■ **Work required**: The expected result is the full set of records, copied precisely, with images dropped.

■ **Source records**:
▶

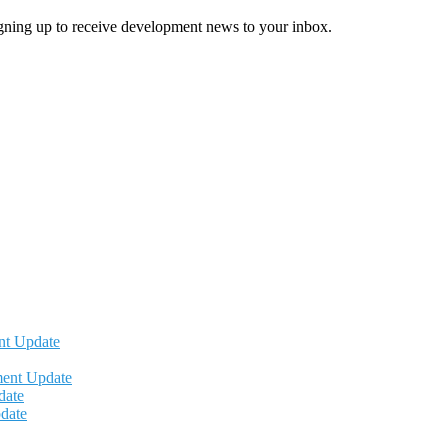
igning up to receive development news to your inbox.
nt Update
ment Update
date
date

◀

■ **Answer space**:
igning up to receive development news to your inbox.
nt Update
ment Update
date
date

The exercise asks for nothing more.